Camera settings data:
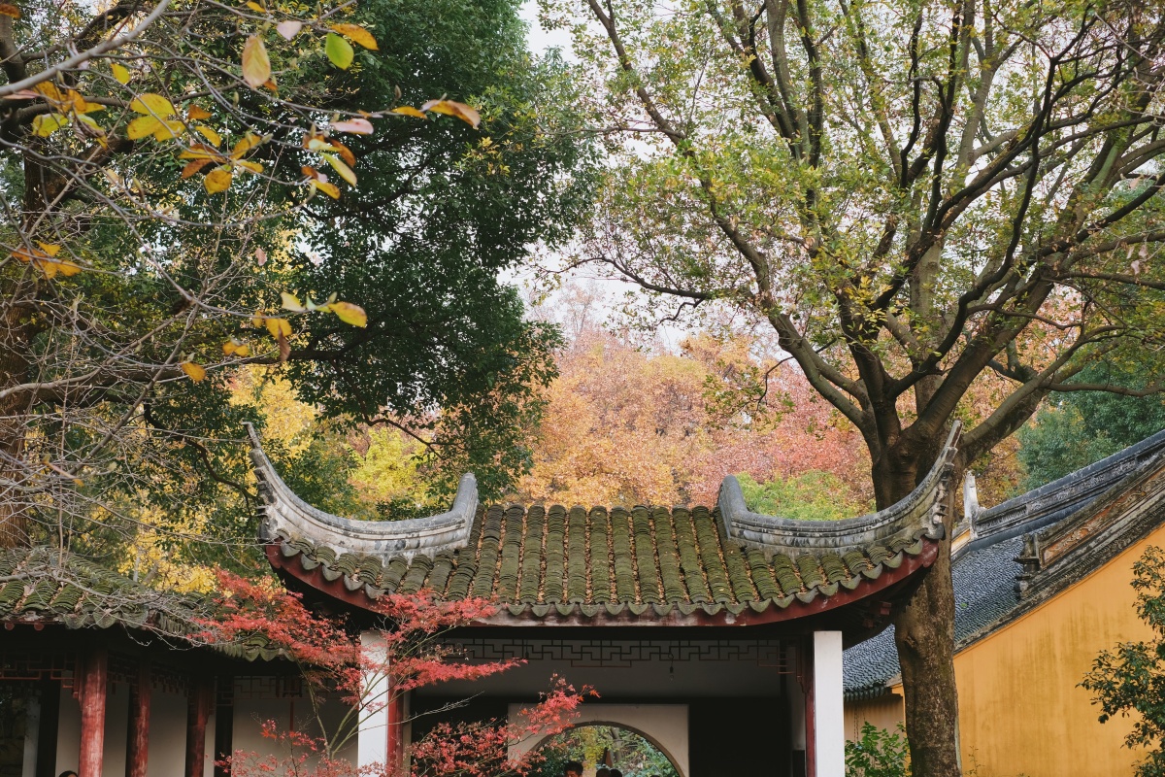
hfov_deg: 37.5
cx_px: 582
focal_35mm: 53
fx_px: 1715
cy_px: 388
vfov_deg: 25.5
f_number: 3.6
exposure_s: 1/140
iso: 400
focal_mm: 35
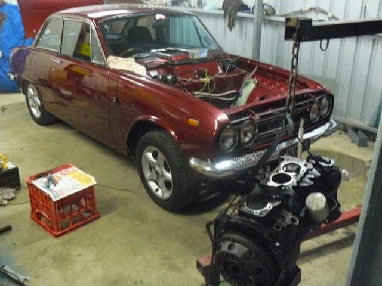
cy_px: 143
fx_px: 397
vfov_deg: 39.7
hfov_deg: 51.4
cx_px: 191
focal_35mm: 36
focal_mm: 6
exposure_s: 1/8
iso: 800
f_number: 2.8
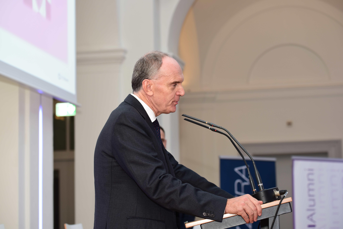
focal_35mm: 92
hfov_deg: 22.1
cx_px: 172
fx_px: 877
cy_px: 114
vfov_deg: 14.9
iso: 500
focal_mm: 92
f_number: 4.5
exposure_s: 1/60
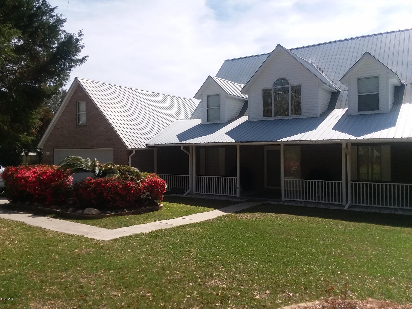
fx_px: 345
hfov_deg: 61.7
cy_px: 154
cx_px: 206
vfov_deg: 48.2
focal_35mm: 29
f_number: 1.9
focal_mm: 2.47
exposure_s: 1/2127
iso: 40
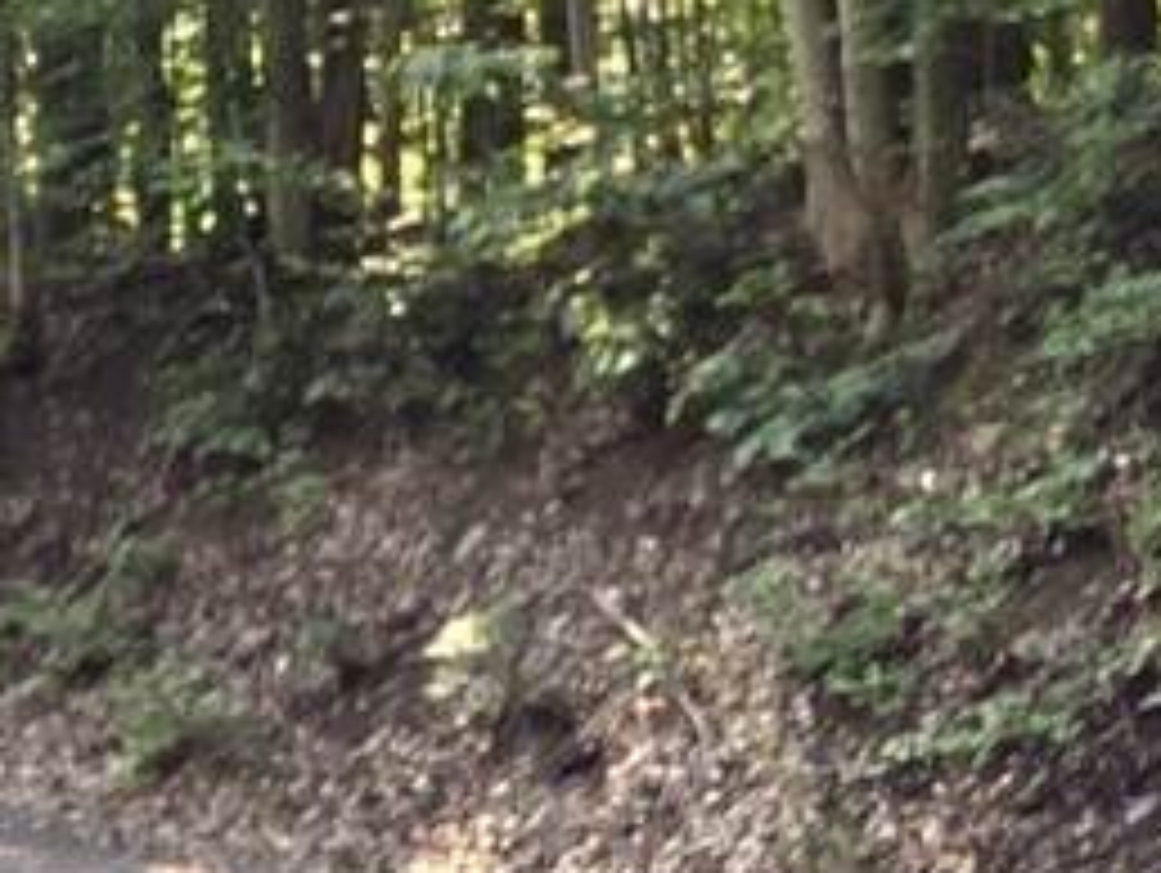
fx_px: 4129
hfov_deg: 15.9
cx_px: 252
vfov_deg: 11.9
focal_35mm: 123
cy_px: -4
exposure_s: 1/120
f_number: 2.4
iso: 50
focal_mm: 3.3
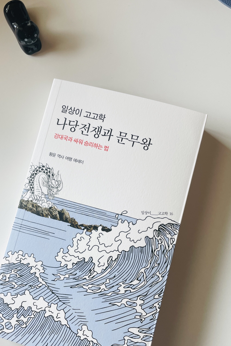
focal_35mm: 35
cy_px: 184
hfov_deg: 37.6
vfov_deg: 54.4
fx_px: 337
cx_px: 83
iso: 64
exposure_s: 1/121
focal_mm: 4.2
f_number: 1.6
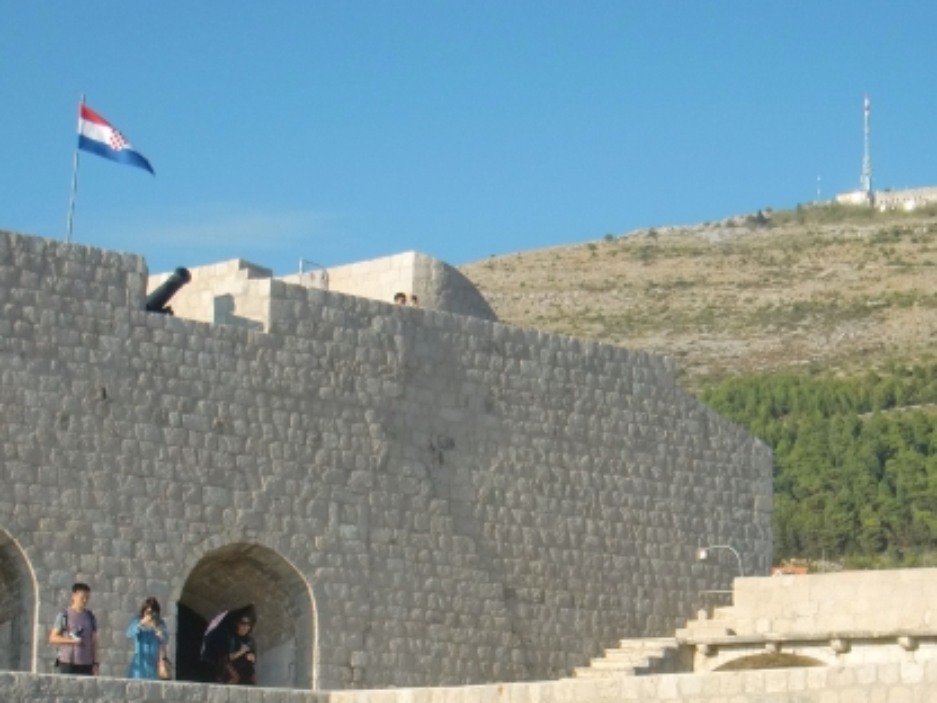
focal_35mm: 73
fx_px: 1976
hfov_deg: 26.6
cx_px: 595
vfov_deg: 19.9
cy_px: 566
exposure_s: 1/200
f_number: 8.9
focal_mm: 6.66
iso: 100
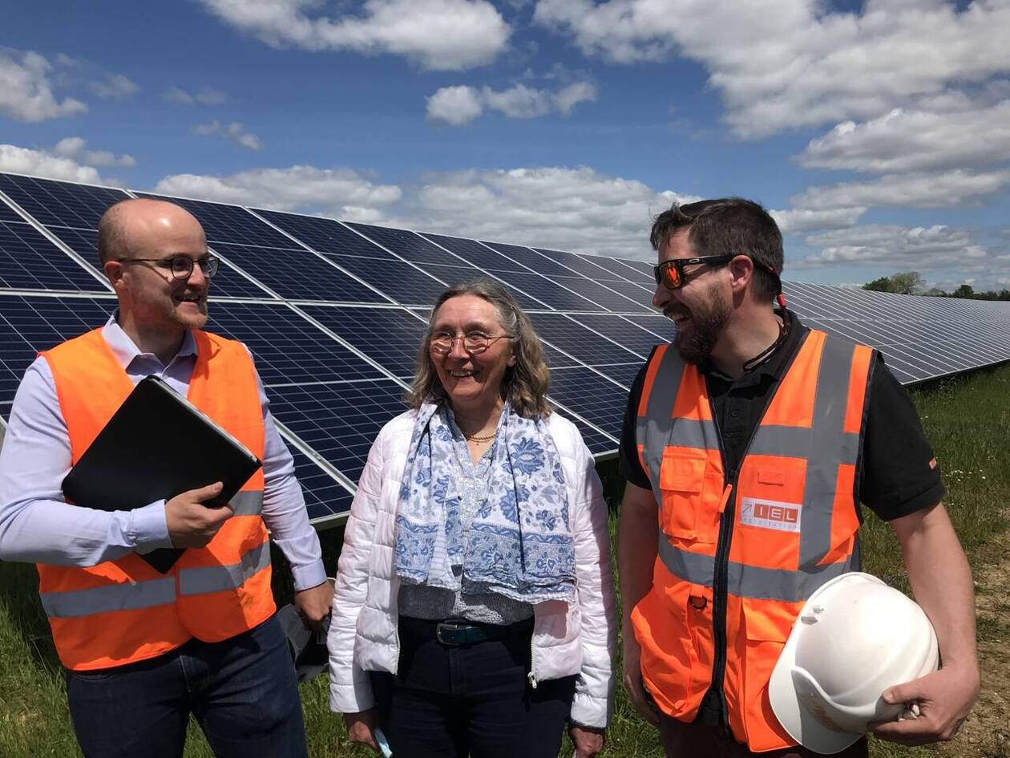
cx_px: 505
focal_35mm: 28
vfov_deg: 49.7
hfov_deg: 63.4
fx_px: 817
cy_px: 379
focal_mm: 3.99
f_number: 1.8
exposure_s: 1/4167
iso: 20
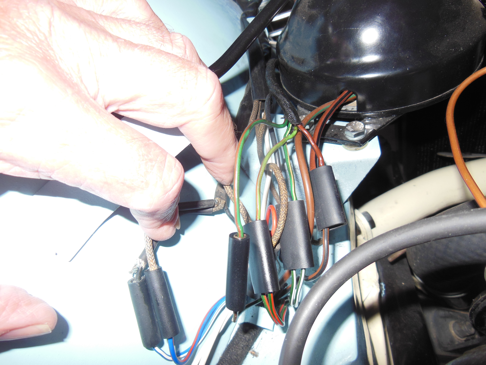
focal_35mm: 25
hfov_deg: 69.4
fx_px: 351
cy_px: 182
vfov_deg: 54.9
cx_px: 243
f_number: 3.5
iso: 125
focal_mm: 4.5
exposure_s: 1/25
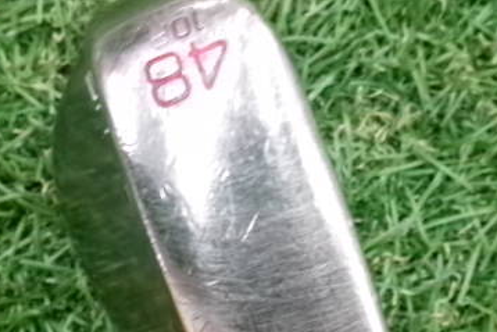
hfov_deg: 38.1
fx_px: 718
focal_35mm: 52
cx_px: 226
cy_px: 299
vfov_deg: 25.2
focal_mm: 5.1
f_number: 3.9
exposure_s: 1/34
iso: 800
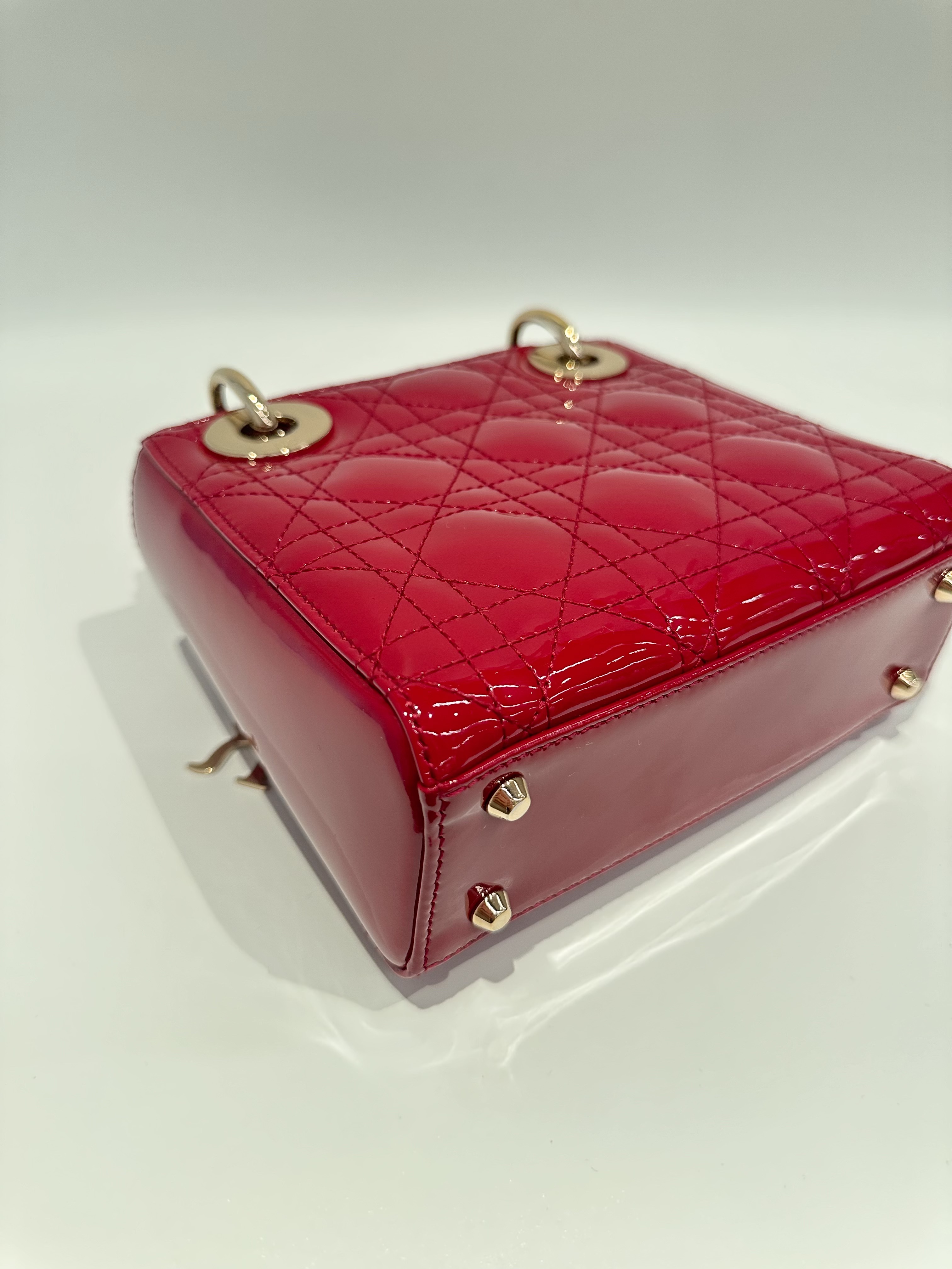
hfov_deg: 56.8
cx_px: 476
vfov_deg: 71.6
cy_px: 634
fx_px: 880
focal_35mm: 24
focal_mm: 6.86
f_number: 1.78
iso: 250
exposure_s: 1/50
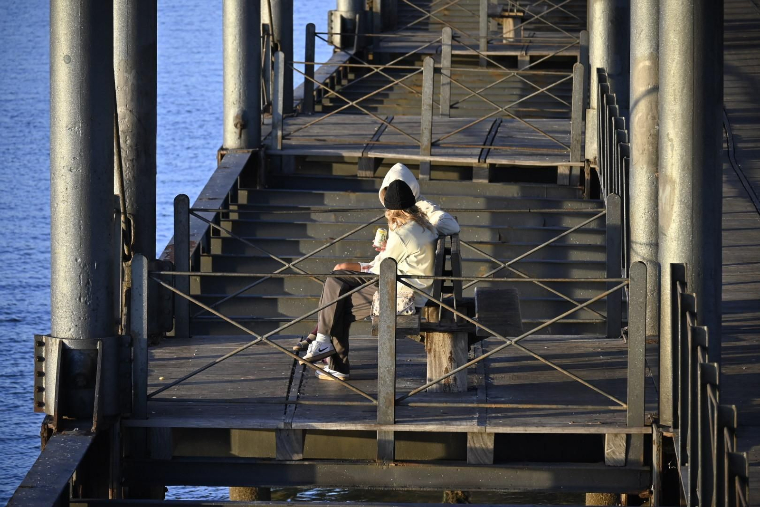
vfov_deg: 6.3
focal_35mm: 218
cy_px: 254
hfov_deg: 9.5
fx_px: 4592
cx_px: 380
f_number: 5.3
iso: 250
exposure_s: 1/200
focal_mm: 145
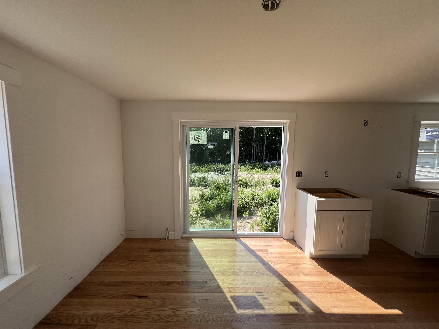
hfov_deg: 106.2
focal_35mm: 13
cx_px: 220
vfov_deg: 89.9
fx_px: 165
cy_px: 164
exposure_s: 1/567
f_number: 1.8
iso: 32
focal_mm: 1.57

**THE TASK:**
Reproduce the data above line for line, from its first line through the line containing "f_number: 1.6", both ends included, with the pictures omitted and nothing more.

**REPLY:**
hfov_deg: 37.5
cx_px: 582
focal_35mm: 53
fx_px: 1715
cy_px: 388
vfov_deg: 25.5
f_number: 3.6
exposure_s: 1/140
iso: 400
focal_mm: 35
cy_px: 143
fx_px: 397
vfov_deg: 39.7
hfov_deg: 51.4
cx_px: 191
focal_35mm: 36
focal_mm: 6
exposure_s: 1/8
iso: 800
f_number: 2.8
focal_35mm: 92
hfov_deg: 22.1
cx_px: 172
fx_px: 877
cy_px: 114
vfov_deg: 14.9
iso: 500
focal_mm: 92
f_number: 4.5
exposure_s: 1/60
fx_px: 345
hfov_deg: 61.7
cy_px: 154
cx_px: 206
vfov_deg: 48.2
focal_35mm: 29
f_number: 1.9
focal_mm: 2.47
exposure_s: 1/2127
iso: 40
fx_px: 4129
hfov_deg: 15.9
cx_px: 252
vfov_deg: 11.9
focal_35mm: 123
cy_px: -4
exposure_s: 1/120
f_number: 2.4
iso: 50
focal_mm: 3.3
focal_35mm: 35
cy_px: 184
hfov_deg: 37.6
vfov_deg: 54.4
fx_px: 337
cx_px: 83
iso: 64
exposure_s: 1/121
focal_mm: 4.2
f_number: 1.6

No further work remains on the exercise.